> EXERCISE OBJECTIVE:
Please set down the records below exactly as they appear.

(Data items)

▬▬▬▬▬▬

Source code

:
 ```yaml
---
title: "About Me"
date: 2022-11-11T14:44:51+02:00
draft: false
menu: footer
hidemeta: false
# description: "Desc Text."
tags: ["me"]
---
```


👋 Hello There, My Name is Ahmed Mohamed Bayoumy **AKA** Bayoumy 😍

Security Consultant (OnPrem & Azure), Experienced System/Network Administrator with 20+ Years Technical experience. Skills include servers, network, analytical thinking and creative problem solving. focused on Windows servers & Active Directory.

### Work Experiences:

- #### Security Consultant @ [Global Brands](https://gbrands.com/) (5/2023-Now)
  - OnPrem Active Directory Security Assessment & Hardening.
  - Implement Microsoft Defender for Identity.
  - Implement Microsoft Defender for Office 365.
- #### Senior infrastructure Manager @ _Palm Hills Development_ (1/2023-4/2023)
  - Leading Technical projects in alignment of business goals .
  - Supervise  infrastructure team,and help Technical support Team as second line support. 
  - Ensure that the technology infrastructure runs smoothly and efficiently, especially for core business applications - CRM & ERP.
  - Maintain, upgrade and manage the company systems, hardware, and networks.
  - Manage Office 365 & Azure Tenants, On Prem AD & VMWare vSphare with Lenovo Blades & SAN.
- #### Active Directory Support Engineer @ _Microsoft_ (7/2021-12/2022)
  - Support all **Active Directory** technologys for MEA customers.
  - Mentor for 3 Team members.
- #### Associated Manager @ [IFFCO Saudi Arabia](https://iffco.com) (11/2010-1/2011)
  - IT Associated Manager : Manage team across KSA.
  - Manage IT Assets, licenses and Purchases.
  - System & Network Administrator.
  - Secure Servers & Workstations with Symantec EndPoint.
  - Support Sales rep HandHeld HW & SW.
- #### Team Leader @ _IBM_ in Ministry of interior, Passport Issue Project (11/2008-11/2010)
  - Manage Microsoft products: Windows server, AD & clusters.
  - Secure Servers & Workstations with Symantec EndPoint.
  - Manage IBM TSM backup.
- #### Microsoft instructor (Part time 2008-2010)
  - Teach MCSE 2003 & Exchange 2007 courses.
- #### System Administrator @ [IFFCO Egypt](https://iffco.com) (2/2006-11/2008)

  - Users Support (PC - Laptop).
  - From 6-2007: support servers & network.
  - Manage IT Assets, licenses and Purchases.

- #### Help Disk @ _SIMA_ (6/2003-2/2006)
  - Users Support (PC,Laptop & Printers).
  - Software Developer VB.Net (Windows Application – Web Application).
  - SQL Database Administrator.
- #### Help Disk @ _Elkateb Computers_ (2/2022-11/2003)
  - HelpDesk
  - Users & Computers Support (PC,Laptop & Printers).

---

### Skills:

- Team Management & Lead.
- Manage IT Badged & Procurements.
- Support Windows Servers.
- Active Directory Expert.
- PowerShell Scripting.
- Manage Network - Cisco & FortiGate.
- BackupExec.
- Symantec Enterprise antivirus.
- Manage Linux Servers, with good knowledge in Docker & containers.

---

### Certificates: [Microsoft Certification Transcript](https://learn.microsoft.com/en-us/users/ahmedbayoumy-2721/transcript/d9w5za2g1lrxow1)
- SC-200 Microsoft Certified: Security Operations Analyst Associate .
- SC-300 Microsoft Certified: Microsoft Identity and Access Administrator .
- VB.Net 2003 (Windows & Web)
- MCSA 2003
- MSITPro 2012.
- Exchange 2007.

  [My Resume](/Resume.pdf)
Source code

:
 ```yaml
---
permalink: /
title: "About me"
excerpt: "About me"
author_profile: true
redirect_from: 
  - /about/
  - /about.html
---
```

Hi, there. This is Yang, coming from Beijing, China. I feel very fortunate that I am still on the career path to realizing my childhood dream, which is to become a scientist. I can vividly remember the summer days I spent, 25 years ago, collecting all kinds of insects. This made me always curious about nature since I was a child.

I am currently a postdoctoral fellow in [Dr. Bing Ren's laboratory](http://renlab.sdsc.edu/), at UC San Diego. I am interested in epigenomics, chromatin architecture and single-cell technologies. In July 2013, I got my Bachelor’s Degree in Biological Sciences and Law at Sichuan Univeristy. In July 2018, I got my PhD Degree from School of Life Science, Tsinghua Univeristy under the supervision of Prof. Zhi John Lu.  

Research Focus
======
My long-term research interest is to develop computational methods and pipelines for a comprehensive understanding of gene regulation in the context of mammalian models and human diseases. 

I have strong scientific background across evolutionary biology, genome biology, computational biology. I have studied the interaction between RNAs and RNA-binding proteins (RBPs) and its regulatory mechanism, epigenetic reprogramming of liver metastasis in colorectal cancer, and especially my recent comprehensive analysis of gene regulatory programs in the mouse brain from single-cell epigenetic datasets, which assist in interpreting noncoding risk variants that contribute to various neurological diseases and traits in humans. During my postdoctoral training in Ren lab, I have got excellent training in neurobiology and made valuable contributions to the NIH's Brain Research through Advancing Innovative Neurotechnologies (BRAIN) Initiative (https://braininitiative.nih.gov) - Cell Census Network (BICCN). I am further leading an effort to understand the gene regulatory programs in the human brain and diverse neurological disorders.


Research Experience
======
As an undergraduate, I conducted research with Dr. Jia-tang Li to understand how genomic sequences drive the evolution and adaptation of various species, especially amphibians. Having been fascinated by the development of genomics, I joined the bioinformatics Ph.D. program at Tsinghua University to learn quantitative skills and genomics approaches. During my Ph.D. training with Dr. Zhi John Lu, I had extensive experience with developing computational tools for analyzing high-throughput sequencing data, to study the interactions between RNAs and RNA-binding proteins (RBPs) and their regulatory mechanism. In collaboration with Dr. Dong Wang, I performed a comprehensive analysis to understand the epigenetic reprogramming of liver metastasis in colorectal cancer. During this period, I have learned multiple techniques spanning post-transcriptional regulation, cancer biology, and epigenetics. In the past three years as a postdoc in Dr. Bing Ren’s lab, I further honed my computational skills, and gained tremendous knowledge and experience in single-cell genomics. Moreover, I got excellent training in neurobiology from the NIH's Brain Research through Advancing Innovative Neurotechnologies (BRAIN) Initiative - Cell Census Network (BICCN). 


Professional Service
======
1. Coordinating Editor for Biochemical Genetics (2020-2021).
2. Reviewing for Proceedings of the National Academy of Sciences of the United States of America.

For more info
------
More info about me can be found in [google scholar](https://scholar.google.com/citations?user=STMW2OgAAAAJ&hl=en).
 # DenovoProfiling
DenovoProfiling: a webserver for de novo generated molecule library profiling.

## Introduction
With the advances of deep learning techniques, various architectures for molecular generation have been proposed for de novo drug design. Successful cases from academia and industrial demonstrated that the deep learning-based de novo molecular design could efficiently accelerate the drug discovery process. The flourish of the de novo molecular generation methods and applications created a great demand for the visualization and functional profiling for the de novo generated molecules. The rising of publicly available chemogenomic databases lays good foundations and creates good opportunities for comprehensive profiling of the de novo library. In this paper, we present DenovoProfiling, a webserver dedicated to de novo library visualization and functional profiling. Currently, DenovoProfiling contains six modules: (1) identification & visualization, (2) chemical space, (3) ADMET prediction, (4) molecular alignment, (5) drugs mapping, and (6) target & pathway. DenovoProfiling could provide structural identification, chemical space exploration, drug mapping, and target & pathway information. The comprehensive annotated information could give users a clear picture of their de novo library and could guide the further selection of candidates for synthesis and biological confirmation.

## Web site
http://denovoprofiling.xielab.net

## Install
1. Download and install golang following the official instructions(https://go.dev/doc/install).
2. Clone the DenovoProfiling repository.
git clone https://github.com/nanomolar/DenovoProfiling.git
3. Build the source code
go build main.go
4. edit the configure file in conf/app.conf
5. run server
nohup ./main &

▬▬▬▬▬▬

> TASK RESULT:
Source code

:
 ```yaml
---
title: "About Me"
date: 2022-11-11T14:44:51+02:00
draft: false
menu: footer
hidemeta: false
# description: "Desc Text."
tags: ["me"]
---
```


👋 Hello There, My Name is Ahmed Mohamed Bayoumy **AKA** Bayoumy 😍

Security Consultant (OnPrem & Azure), Experienced System/Network Administrator with 20+ Years Technical experience. Skills include servers, network, analytical thinking and creative problem solving. focused on Windows servers & Active Directory.

### Work Experiences:

- #### Security Consultant @ [Global Brands](https://gbrands.com/) (5/2023-Now)
  - OnPrem Active Directory Security Assessment & Hardening.
  - Implement Microsoft Defender for Identity.
  - Implement Microsoft Defender for Office 365.
- #### Senior infrastructure Manager @ _Palm Hills Development_ (1/2023-4/2023)
  - Leading Technical projects in alignment of business goals .
  - Supervise  infrastructure team,and help Technical support Team as second line support. 
  - Ensure that the technology infrastructure runs smoothly and efficiently, especially for core business applications - CRM & ERP.
  - Maintain, upgrade and manage the company systems, hardware, and networks.
  - Manage Office 365 & Azure Tenants, On Prem AD & VMWare vSphare with Lenovo Blades & SAN.
- #### Active Directory Support Engineer @ _Microsoft_ (7/2021-12/2022)
  - Support all **Active Directory** technologys for MEA customers.
  - Mentor for 3 Team members.
- #### Associated Manager @ [IFFCO Saudi Arabia](https://iffco.com) (11/2010-1/2011)
  - IT Associated Manager : Manage team across KSA.
  - Manage IT Assets, licenses and Purchases.
  - System & Network Administrator.
  - Secure Servers & Workstations with Symantec EndPoint.
  - Support Sales rep HandHeld HW & SW.
- #### Team Leader @ _IBM_ in Ministry of interior, Passport Issue Project (11/2008-11/2010)
  - Manage Microsoft products: Windows server, AD & clusters.
  - Secure Servers & Workstations with Symantec EndPoint.
  - Manage IBM TSM backup.
- #### Microsoft instructor (Part time 2008-2010)
  - Teach MCSE 2003 & Exchange 2007 courses.
- #### System Administrator @ [IFFCO Egypt](https://iffco.com) (2/2006-11/2008)

  - Users Support (PC - Laptop).
  - From 6-2007: support servers & network.
  - Manage IT Assets, licenses and Purchases.

- #### Help Disk @ _SIMA_ (6/2003-2/2006)
  - Users Support (PC,Laptop & Printers).
  - Software Developer VB.Net (Windows Application – Web Application).
  - SQL Database Administrator.
- #### Help Disk @ _Elkateb Computers_ (2/2022-11/2003)
  - HelpDesk
  - Users & Computers Support (PC,Laptop & Printers).

---

### Skills:

- Team Management & Lead.
- Manage IT Badged & Procurements.
- Support Windows Servers.
- Active Directory Expert.
- PowerShell Scripting.
- Manage Network - Cisco & FortiGate.
- BackupExec.
- Symantec Enterprise antivirus.
- Manage Linux Servers, with good knowledge in Docker & containers.

---

### Certificates: [Microsoft Certification Transcript](https://learn.microsoft.com/en-us/users/ahmedbayoumy-2721/transcript/d9w5za2g1lrxow1)
- SC-200 Microsoft Certified: Security Operations Analyst Associate .
- SC-300 Microsoft Certified: Microsoft Identity and Access Administrator .
- VB.Net 2003 (Windows & Web)
- MCSA 2003
- MSITPro 2012.
- Exchange 2007.

  [My Resume](/Resume.pdf)
Source code

:
 ```yaml
---
permalink: /
title: "About me"
excerpt: "About me"
author_profile: true
redirect_from: 
  - /about/
  - /about.html
---
```

Hi, there. This is Yang, coming from Beijing, China. I feel very fortunate that I am still on the career path to realizing my childhood dream, which is to become a scientist. I can vividly remember the summer days I spent, 25 years ago, collecting all kinds of insects. This made me always curious about nature since I was a child.

I am currently a postdoctoral fellow in [Dr. Bing Ren's laboratory](http://renlab.sdsc.edu/), at UC San Diego. I am interested in epigenomics, chromatin architecture and single-cell technologies. In July 2013, I got my Bachelor’s Degree in Biological Sciences and Law at Sichuan Univeristy. In July 2018, I got my PhD Degree from School of Life Science, Tsinghua Univeristy under the supervision of Prof. Zhi John Lu.  

Research Focus
======
My long-term research interest is to develop computational methods and pipelines for a comprehensive understanding of gene regulation in the context of mammalian models and human diseases. 

I have strong scientific background across evolutionary biology, genome biology, computational biology. I have studied the interaction between RNAs and RNA-binding proteins (RBPs) and its regulatory mechanism, epigenetic reprogramming of liver metastasis in colorectal cancer, and especially my recent comprehensive analysis of gene regulatory programs in the mouse brain from single-cell epigenetic datasets, which assist in interpreting noncoding risk variants that contribute to various neurological diseases and traits in humans. During my postdoctoral training in Ren lab, I have got excellent training in neurobiology and made valuable contributions to the NIH's Brain Research through Advancing Innovative Neurotechnologies (BRAIN) Initiative (https://braininitiative.nih.gov) - Cell Census Network (BICCN). I am further leading an effort to understand the gene regulatory programs in the human brain and diverse neurological disorders.


Research Experience
======
As an undergraduate, I conducted research with Dr. Jia-tang Li to understand how genomic sequences drive the evolution and adaptation of various species, especially amphibians. Having been fascinated by the development of genomics, I joined the bioinformatics Ph.D. program at Tsinghua University to learn quantitative skills and genomics approaches. During my Ph.D. training with Dr. Zhi John Lu, I had extensive experience with developing computational tools for analyzing high-throughput sequencing data, to study the interactions between RNAs and RNA-binding proteins (RBPs) and their regulatory mechanism. In collaboration with Dr. Dong Wang, I performed a comprehensive analysis to understand the epigenetic reprogramming of liver metastasis in colorectal cancer. During this period, I have learned multiple techniques spanning post-transcriptional regulation, cancer biology, and epigenetics. In the past three years as a postdoc in Dr. Bing Ren’s lab, I further honed my computational skills, and gained tremendous knowledge and experience in single-cell genomics. Moreover, I got excellent training in neurobiology from the NIH's Brain Research through Advancing Innovative Neurotechnologies (BRAIN) Initiative - Cell Census Network (BICCN). 


Professional Service
======
1. Coordinating Editor for Biochemical Genetics (2020-2021).
2. Reviewing for Proceedings of the National Academy of Sciences of the United States of America.

For more info
------
More info about me can be found in [google scholar](https://scholar.google.com/citations?user=STMW2OgAAAAJ&hl=en).
 # DenovoProfiling
DenovoProfiling: a webserver for de novo generated molecule library profiling.

## Introduction
With the advances of deep learning techniques, various architectures for molecular generation have been proposed for de novo drug design. Successful cases from academia and industrial demonstrated that the deep learning-based de novo molecular design could efficiently accelerate the drug discovery process. The flourish of the de novo molecular generation methods and applications created a great demand for the visualization and functional profiling for the de novo generated molecules. The rising of publicly available chemogenomic databases lays good foundations and creates good opportunities for comprehensive profiling of the de novo library. In this paper, we present DenovoProfiling, a webserver dedicated to de novo library visualization and functional profiling. Currently, DenovoProfiling contains six modules: (1) identification & visualization, (2) chemical space, (3) ADMET prediction, (4) molecular alignment, (5) drugs mapping, and (6) target & pathway. DenovoProfiling could provide structural identification, chemical space exploration, drug mapping, and target & pathway information. The comprehensive annotated information could give users a clear picture of their de novo library and could guide the further selection of candidates for synthesis and biological confirmation.

## Web site
http://denovoprofiling.xielab.net

## Install
1. Download and install golang following the official instructions(https://go.dev/doc/install).
2. Clone the DenovoProfiling repository.
git clone https://github.com/nanomolar/DenovoProfiling.git
3. Build the source code
go build main.go
4. edit the configure file in conf/app.conf
5. run server
nohup ./main &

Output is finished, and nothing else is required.